Indeed the current implementation is able to execute my interlocked tasks, but only by spawning additional helper threads which is quite inefficient.
The flaw seems to be the current implementation of join(): joining an ) expects to see its corresponding ( on top of its execution queue, but it finds a [ and is perplexed. Instead of simply executing [] to get rid of it, the current thread suspends (calling wait()) until someone else comes around to execute the unexpected task. This causes a drastic performance break down.
My primary intend was to put additional work onto the queue to prevent the worker thread from suspending if the queue runs empty. Unfortunately the opposite happens :-(
You are dead right about join(). I wrote this article two years ago that points out the problem with join().
As I said there, the framework cannot execute newly submitted requests until it finishes the earlier ones. And each WorkThread cannot steal until it's current request finishes which results in the wait().
The additional threads you see are "continuation threads." Since join() eventually issues a wait(), these threads are needed so the entire framework doesn't stall.
You’re not using this framework for the very narrow purpose for which it was intended.

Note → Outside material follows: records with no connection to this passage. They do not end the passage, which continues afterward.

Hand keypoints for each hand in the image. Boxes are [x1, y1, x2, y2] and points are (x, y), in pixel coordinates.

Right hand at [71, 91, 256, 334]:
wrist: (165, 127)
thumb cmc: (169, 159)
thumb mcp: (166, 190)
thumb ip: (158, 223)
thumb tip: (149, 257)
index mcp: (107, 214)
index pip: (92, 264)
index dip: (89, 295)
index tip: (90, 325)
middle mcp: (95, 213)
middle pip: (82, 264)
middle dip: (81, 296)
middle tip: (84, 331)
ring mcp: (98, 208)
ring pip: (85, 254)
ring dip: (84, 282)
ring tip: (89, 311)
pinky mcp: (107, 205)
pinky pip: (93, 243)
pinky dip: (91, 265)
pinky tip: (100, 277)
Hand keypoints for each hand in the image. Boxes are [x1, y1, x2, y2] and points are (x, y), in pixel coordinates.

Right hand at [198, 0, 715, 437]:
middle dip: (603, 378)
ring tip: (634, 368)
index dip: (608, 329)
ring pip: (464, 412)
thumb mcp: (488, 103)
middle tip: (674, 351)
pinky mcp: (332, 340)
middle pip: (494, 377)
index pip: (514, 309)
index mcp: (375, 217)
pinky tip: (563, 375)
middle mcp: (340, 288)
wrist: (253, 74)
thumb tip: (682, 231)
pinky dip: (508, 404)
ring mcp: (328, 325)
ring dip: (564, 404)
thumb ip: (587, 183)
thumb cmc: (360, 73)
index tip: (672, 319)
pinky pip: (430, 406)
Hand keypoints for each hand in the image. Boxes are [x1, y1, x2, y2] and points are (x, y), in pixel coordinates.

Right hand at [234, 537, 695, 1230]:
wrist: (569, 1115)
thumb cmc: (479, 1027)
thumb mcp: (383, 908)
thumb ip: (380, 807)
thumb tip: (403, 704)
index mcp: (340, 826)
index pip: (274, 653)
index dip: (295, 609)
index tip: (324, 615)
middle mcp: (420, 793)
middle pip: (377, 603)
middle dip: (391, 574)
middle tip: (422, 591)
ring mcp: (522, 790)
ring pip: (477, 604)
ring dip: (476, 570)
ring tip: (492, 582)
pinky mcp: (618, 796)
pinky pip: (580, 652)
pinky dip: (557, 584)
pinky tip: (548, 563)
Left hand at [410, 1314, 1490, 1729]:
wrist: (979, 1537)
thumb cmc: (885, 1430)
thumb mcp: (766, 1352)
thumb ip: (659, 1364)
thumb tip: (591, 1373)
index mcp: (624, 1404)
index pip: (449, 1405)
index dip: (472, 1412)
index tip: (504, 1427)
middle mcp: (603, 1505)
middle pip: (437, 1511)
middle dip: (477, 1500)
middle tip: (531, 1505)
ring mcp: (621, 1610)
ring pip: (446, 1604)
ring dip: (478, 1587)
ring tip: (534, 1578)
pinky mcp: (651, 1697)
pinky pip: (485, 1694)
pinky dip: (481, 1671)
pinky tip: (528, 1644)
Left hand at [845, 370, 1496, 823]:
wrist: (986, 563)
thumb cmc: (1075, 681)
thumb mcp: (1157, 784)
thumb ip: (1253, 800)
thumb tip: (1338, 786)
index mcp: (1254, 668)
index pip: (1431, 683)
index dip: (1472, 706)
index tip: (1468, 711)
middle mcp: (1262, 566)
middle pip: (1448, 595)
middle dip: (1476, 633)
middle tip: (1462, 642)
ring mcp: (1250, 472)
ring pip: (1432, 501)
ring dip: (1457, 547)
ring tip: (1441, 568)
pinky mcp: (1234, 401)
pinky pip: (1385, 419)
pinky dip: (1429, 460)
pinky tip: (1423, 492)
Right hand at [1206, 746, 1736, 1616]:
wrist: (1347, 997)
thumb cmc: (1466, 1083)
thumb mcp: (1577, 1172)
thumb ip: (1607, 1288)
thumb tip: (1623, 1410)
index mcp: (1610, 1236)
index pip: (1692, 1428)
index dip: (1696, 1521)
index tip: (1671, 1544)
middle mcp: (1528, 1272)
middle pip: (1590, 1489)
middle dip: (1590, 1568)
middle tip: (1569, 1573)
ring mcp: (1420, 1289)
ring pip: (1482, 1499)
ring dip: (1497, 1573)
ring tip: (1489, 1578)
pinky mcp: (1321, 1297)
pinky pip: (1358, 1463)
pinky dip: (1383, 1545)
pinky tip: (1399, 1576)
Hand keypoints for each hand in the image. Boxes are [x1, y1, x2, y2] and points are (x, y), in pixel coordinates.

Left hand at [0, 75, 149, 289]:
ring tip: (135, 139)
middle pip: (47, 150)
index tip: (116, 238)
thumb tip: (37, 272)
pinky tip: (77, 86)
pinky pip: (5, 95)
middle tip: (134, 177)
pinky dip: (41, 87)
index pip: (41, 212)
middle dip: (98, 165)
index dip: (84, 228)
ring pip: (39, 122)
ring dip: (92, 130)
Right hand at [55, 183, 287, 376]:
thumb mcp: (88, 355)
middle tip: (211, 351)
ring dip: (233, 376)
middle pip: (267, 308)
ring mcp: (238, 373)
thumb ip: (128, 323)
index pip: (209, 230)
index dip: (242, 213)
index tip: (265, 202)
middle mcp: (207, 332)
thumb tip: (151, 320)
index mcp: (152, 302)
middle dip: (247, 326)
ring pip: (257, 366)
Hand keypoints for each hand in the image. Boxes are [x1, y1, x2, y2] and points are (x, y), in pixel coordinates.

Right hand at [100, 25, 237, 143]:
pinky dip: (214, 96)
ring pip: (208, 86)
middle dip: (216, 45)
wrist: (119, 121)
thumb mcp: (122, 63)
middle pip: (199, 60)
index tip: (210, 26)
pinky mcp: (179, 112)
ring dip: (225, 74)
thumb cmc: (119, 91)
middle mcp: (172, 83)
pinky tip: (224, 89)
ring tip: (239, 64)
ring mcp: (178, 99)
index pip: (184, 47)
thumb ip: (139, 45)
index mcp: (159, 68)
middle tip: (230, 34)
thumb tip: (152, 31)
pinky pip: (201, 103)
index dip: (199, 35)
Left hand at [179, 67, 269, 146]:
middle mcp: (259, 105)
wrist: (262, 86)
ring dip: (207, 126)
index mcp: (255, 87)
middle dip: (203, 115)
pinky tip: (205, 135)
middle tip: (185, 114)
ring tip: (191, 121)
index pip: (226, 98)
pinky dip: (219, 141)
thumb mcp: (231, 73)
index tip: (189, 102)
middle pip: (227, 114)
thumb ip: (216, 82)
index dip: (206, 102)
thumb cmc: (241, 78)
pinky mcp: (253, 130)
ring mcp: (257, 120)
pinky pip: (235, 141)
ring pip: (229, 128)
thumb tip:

The framework started life as the experiment in the 2000 research paper. It’s been modified since then but the basic design, fork-and-join on large arrays, remains the same. The basic purpose is to teach undergraduates how to walk down the leaves of a balanced tree. When people use it for other than simple array-processing weird things happen. What it is doing in Java7 is beyond me; which is the purpose of the article.
The problems only get worse in Java8. There it’s the engine to drive all stream parallel work. Have a read in part two of that article. The lambda interest lists are filled with reports of thread stalls, stack overflow, and out of memory errors.
You use it at your own risk when you don’t use it for pure recursive decomposition of large data structures. Even then, the excessive threads it creates can cause havoc. I’m not going to pursue this discussion any further.